▶ Exercise requirements: Extend the write-up on the Lucky Number Eight problem, beginning immediately after its final sentence.

# HackerRank : Week of Code 28 – Lucky Number Eight

By | January 12, 2017
##### Lucky Number Eight

Source : Hackerrank

Given an n-digit positive integer, count and print the number of 8 multiples of that can be formed by concatenating subsequences of the given number’s digits, modulo 10^9+7.

Input Format

The first line contains an integer denoting n.
The second line contains a string describing an n-digit integer.

Constraints

1<=n<= 2 x 10^5

Output Format

Print a single integer denoting the count of multiples of 8 that can be formed from subsequences of the given number, modulo 10^9+7.

Sample Input 0

3
968


Sample Output 0

3


Explanation 0

The numbers obtained from subsequences of 968  are 9,6 ,8 , 96,68 ,98  and 968 . Three of these numbers (i.e.,968 ,96 , and 8) are divisible by 8, so we print the value of 3 mod  10^9+7=3 as our answer.

Solution

Solution is partially successfull. I have got 15 points out of 27.
Test cases 1, 2, and 3 have Runtime error and 8 is wrong answer.

Hint for the solution:
3
888

The first, second and third 8's all all their own 1 digit sub sequences.
So they each get counted towards the total. For 888 there are the following
sub sequences: 8, 8, 8, 88, 88, 88, 888. Since each is divisible by 8 the
Leading 0s also count, so for 808, 08 and 8 are different
sub sequences, and both are divisible by 8.

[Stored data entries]
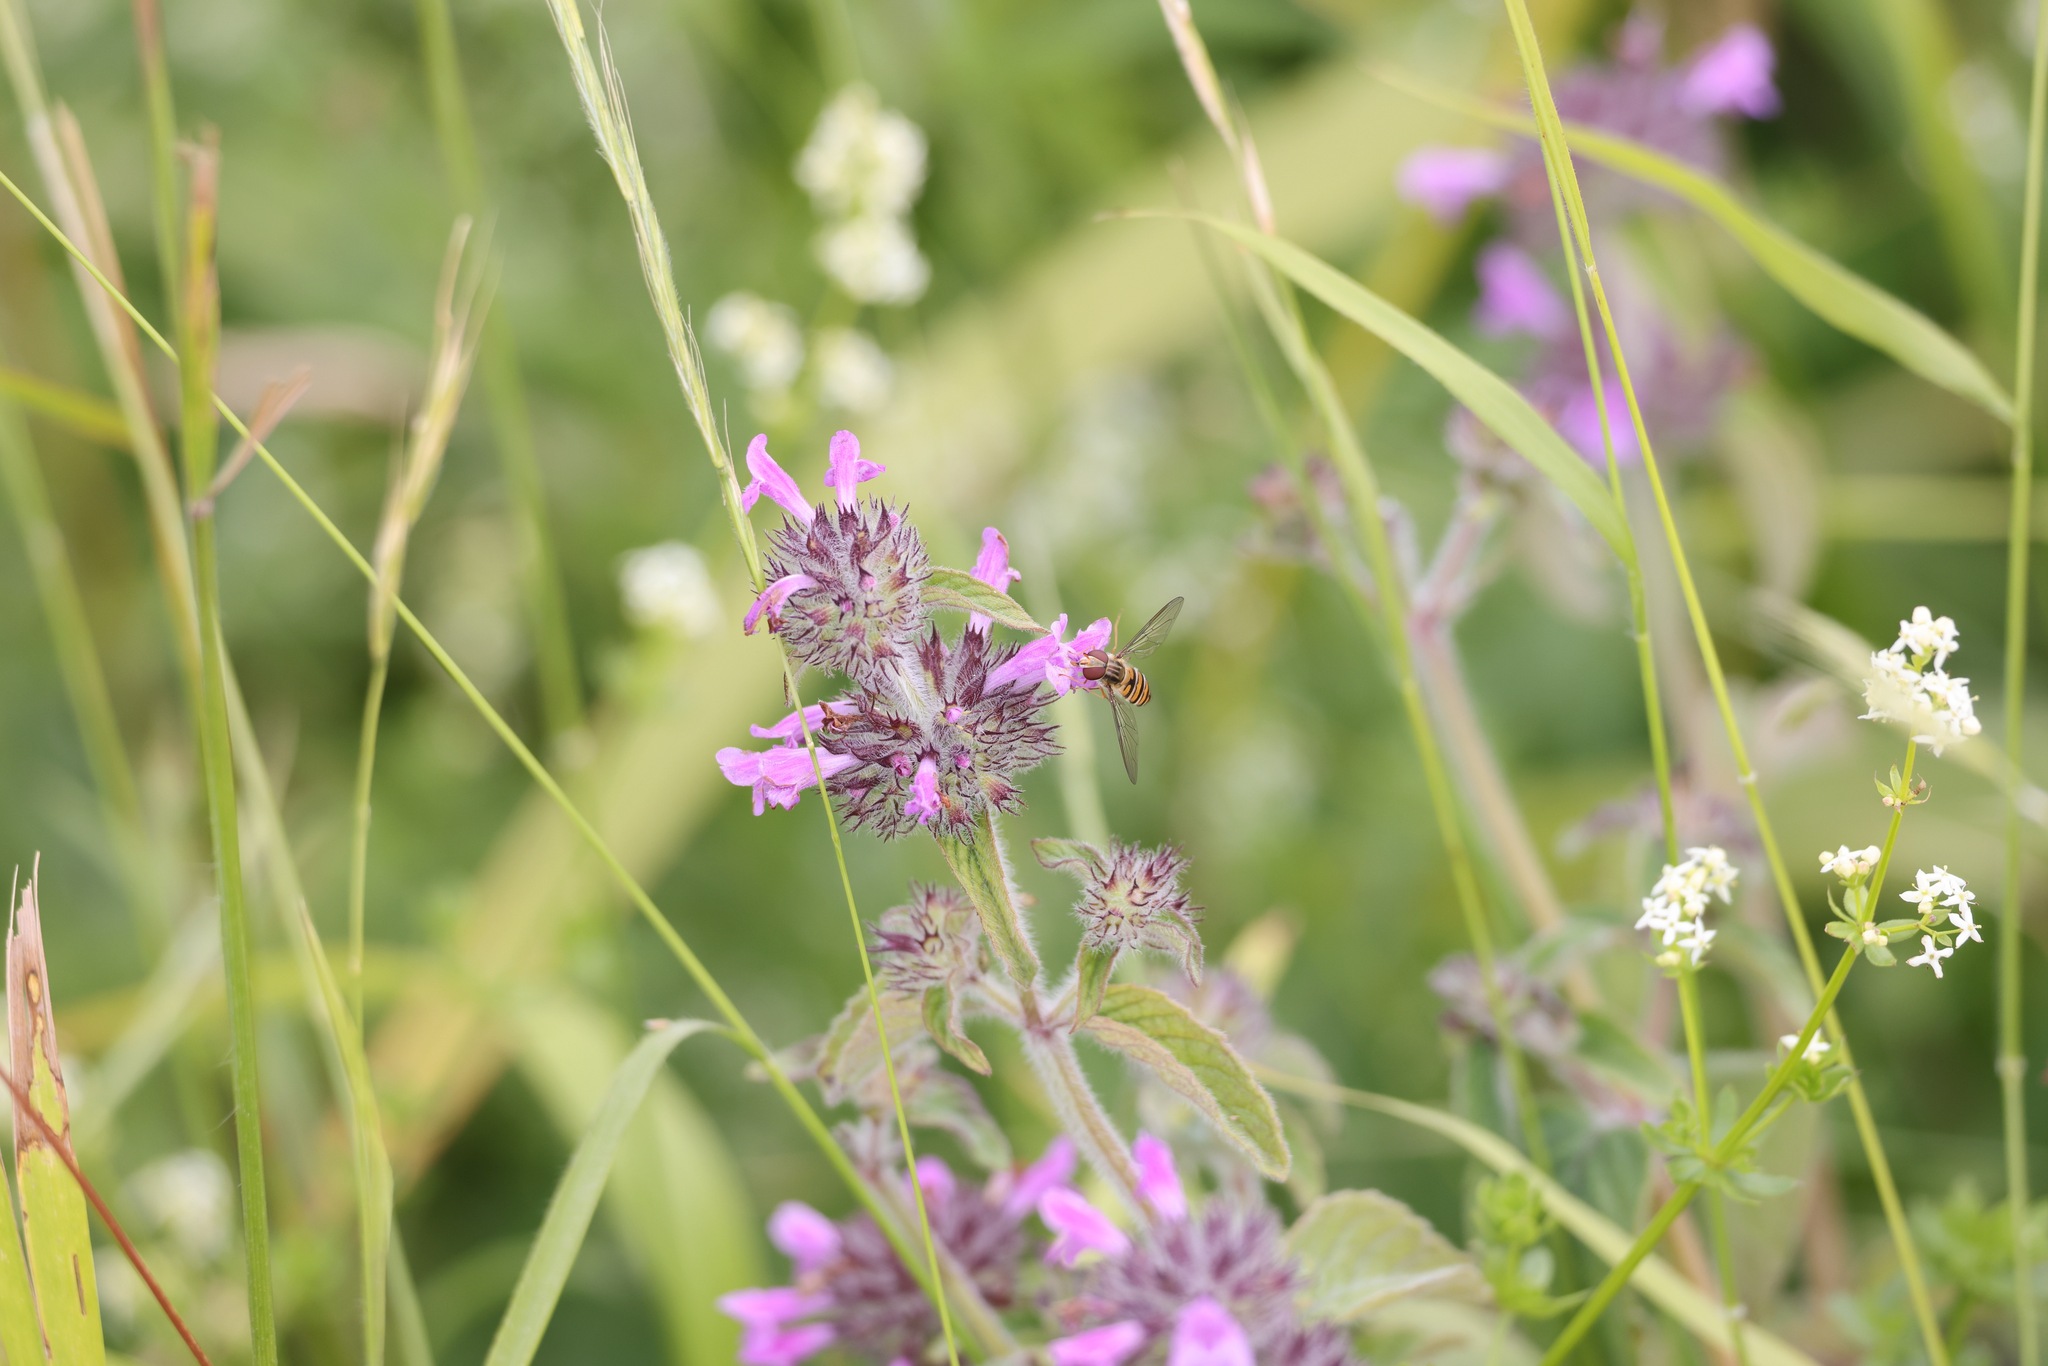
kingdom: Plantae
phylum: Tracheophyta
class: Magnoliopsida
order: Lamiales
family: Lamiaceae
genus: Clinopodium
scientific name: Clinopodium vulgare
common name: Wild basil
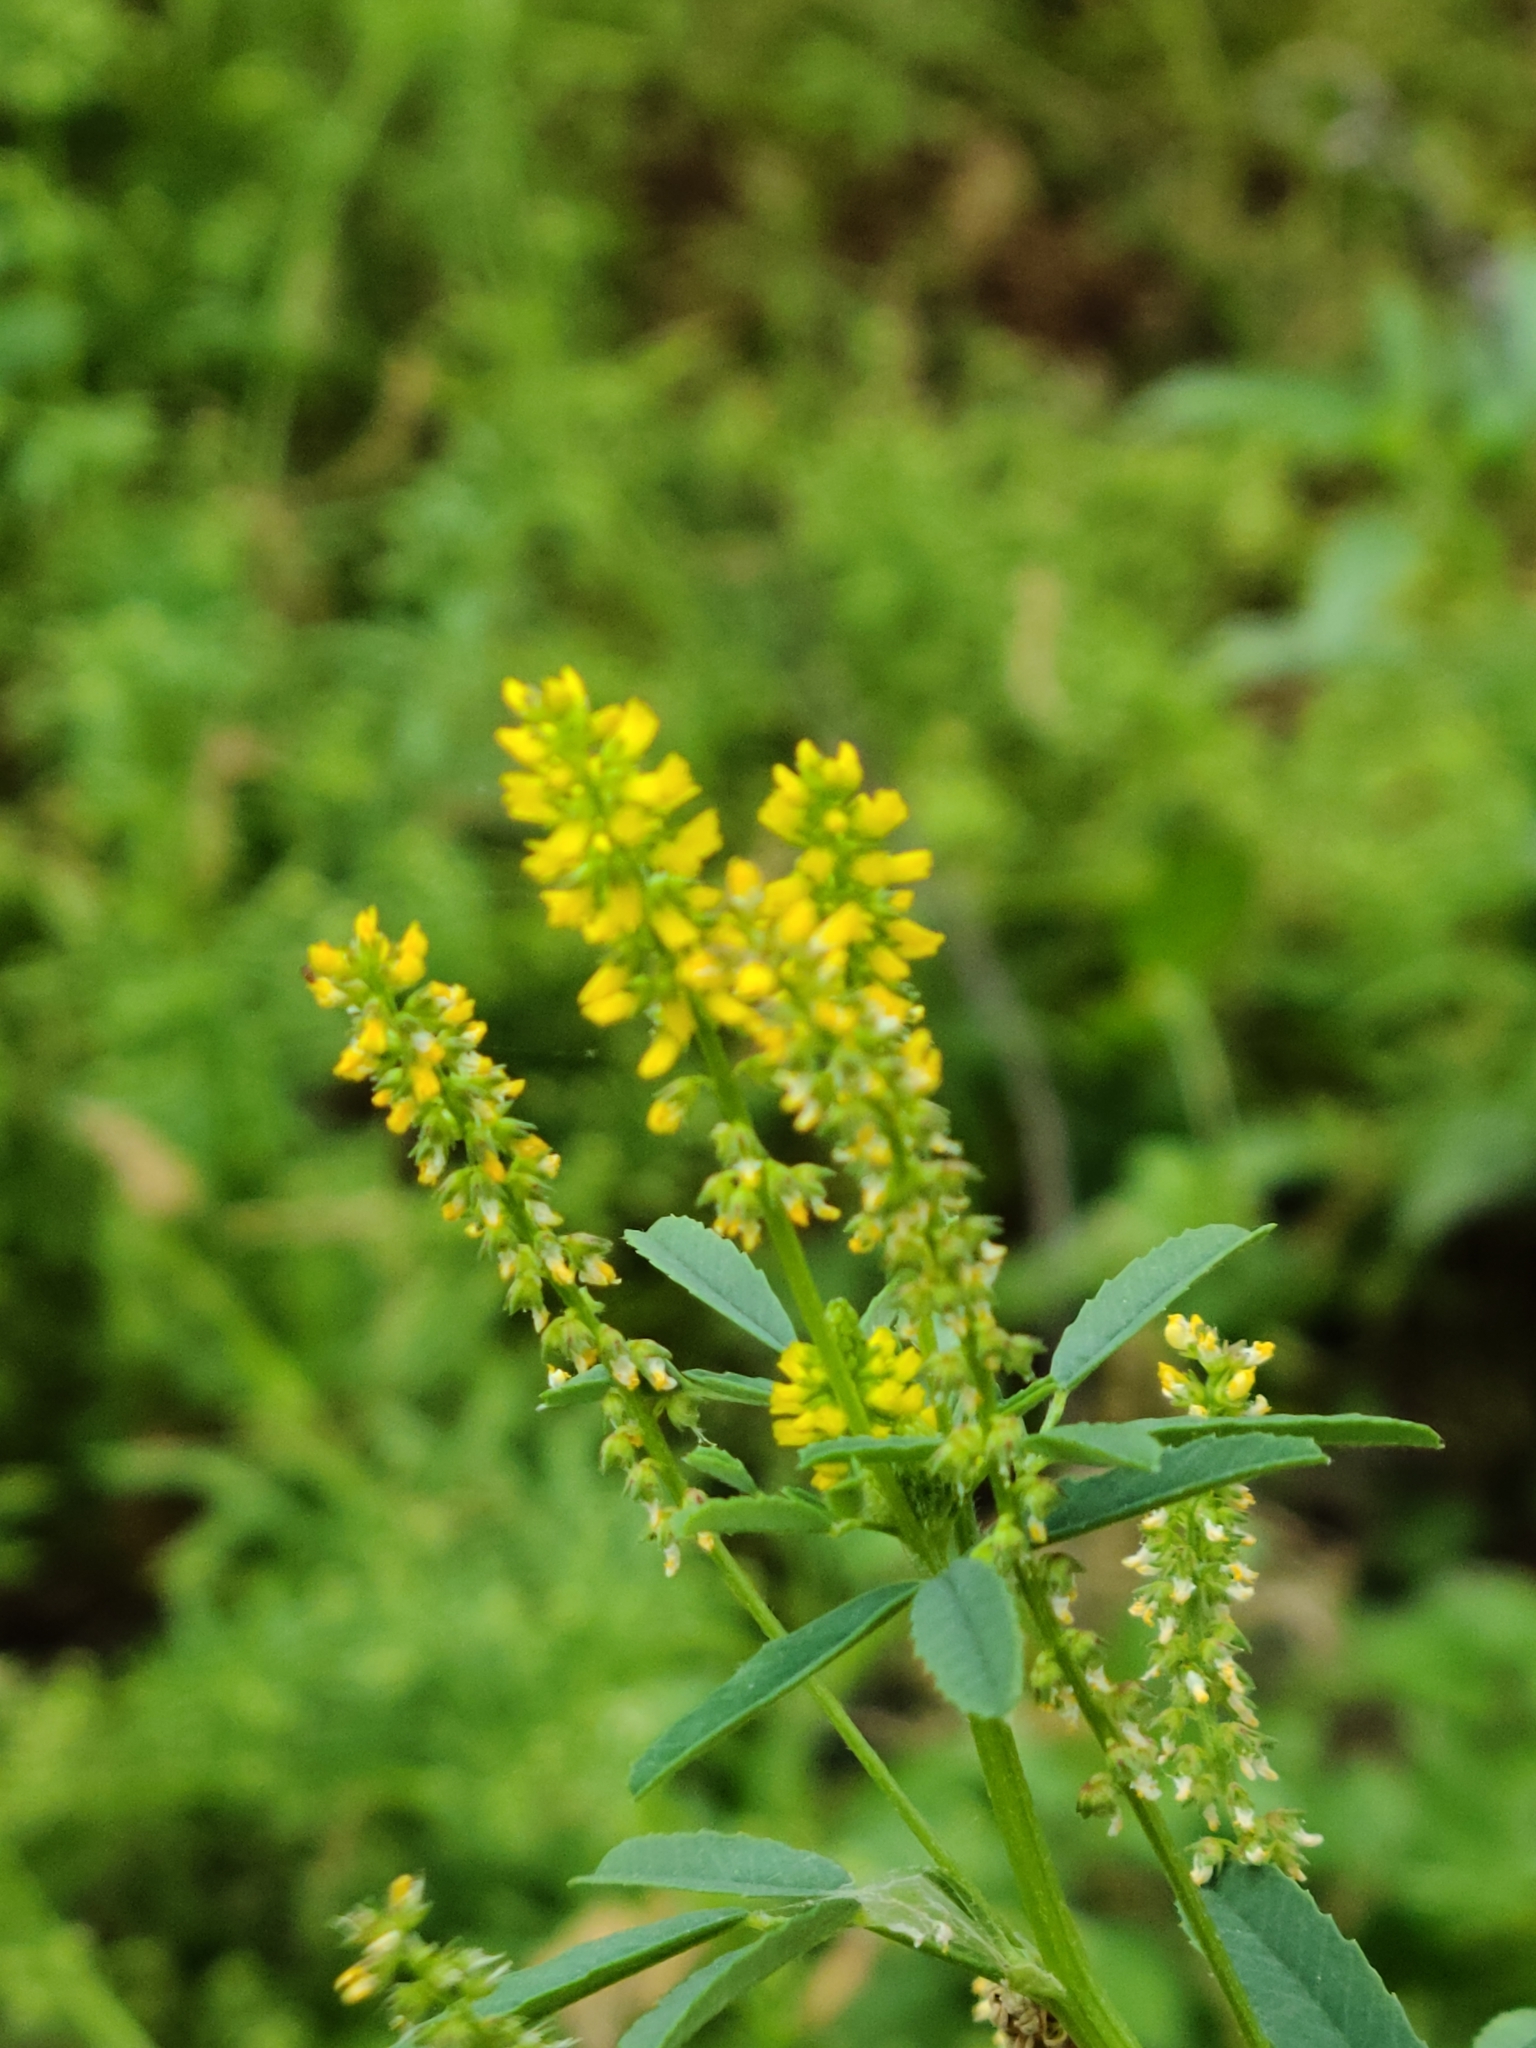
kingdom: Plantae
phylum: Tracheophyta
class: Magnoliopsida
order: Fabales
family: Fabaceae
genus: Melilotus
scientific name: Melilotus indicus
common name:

▶ Output:
3
800

8, 0, 0, 80, 80, 00, 800 are all the sub sequences and all are divisible by 8,
so I think answer will be 7.

Comment to get more hints or to discuss the approach.

Code:
package weekofCode28;

import java.util.Scanner;

public class LuckyNumberEight {
static int printListSubsets(int n, int[] list) {
int count = 0;
for (int i = 0; i < (1 << n); i++)
{
int number = 0;
for (int j = 0; j < n; j++)
{
if ((i & (1 << j)) > 0)
number = number * 10 + list[j];
}

if (number % 8 == 0)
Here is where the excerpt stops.